Problem to solve: Reproduce the material word for word, from the line containing "Håll dig uppdaterad om våra" down to the line containing "W razie uszkodzenia lub kradzieży", with both of those lines included. Leave the pictures out of your answer.

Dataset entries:
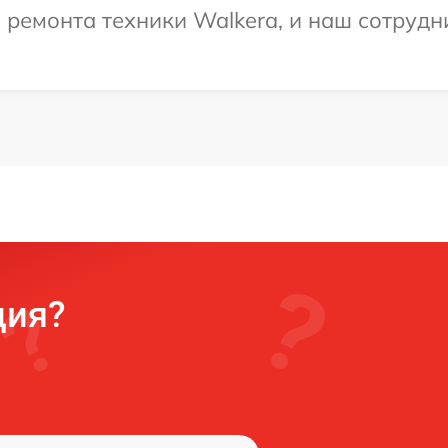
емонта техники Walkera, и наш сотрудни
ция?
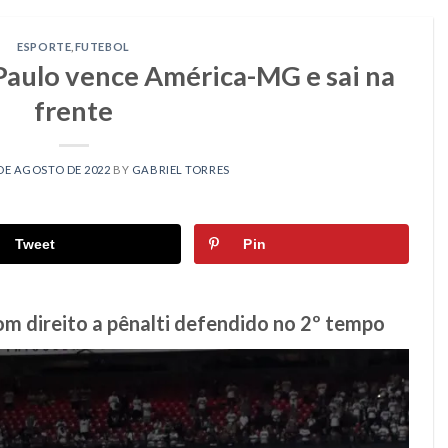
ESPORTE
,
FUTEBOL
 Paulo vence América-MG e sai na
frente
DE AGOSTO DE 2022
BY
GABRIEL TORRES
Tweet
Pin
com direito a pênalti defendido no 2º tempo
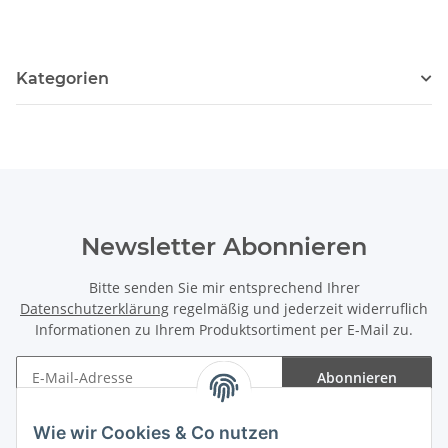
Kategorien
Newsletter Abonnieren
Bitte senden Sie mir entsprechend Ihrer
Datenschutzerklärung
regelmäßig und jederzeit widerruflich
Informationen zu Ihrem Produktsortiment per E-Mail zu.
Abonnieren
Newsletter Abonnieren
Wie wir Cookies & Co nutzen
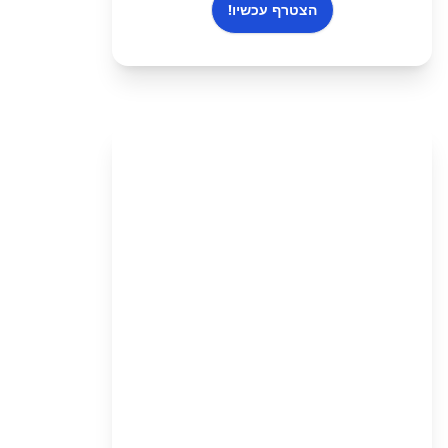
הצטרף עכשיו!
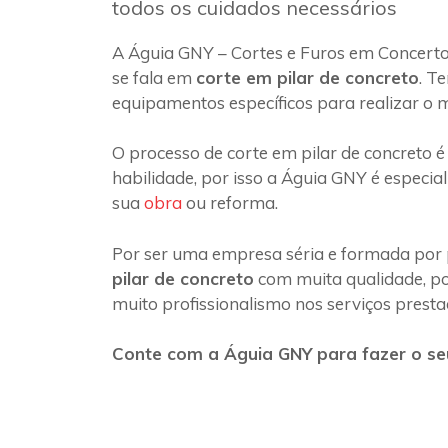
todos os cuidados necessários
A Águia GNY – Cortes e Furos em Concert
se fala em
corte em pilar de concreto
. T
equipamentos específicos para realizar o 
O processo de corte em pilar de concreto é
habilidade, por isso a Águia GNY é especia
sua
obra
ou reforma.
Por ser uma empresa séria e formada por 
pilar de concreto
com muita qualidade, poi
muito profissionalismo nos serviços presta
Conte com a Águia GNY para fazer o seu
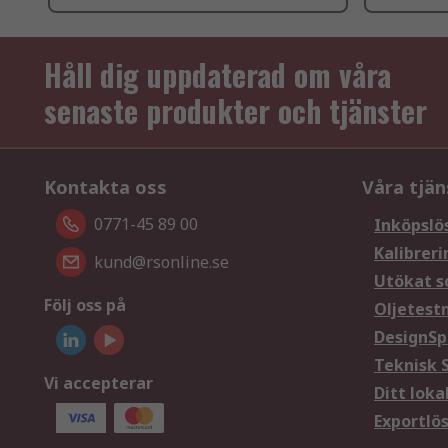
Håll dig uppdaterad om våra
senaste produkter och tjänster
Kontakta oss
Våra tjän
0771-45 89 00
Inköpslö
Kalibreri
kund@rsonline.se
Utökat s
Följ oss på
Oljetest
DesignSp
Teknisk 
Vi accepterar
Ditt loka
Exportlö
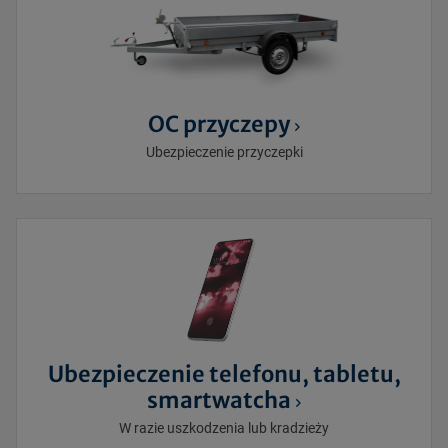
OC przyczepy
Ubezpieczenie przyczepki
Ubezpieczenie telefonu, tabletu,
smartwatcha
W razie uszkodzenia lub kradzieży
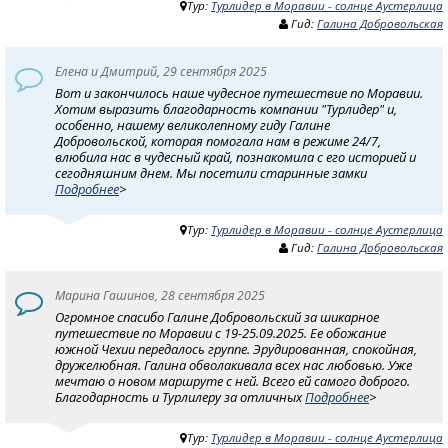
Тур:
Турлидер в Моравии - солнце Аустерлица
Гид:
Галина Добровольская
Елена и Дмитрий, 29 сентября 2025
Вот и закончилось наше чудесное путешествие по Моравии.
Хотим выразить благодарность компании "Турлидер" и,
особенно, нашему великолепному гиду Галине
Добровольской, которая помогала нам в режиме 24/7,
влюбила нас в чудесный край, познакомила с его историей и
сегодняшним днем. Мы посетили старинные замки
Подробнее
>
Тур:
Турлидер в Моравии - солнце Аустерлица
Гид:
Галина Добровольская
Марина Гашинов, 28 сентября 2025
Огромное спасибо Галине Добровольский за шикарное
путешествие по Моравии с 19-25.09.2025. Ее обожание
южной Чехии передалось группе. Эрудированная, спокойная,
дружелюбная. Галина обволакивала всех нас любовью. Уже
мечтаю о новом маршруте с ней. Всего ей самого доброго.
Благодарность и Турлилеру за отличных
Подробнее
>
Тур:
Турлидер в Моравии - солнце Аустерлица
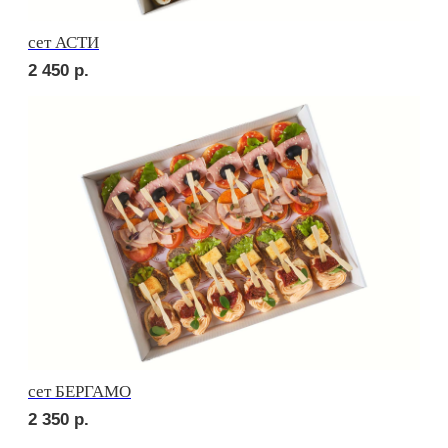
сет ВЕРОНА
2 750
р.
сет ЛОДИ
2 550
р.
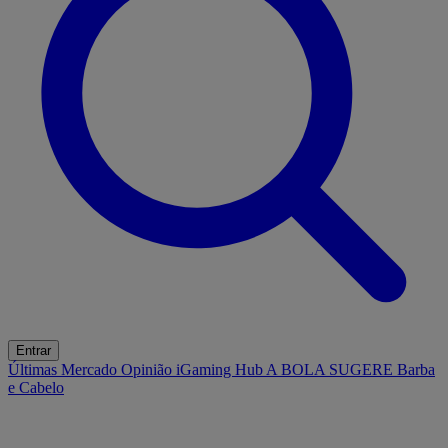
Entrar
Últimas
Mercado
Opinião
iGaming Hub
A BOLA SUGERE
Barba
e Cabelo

Task answer:
Håll dig uppdaterad om våra
senaste produkter och tjänster
Kontakta oss
Våra tjän
0771-45 89 00
Inköpslö
Kalibreri
kund@rsonline.se
Utökat s
Följ oss på
Oljetest
DesignSp
Teknisk 
Vi accepterar
Ditt loka
Exportlö
OC przyczepy
Ubezpieczenie przyczepki
Ubezpieczenie telefonu, tabletu,
smartwatcha
W razie uszkodzenia lub kradzieży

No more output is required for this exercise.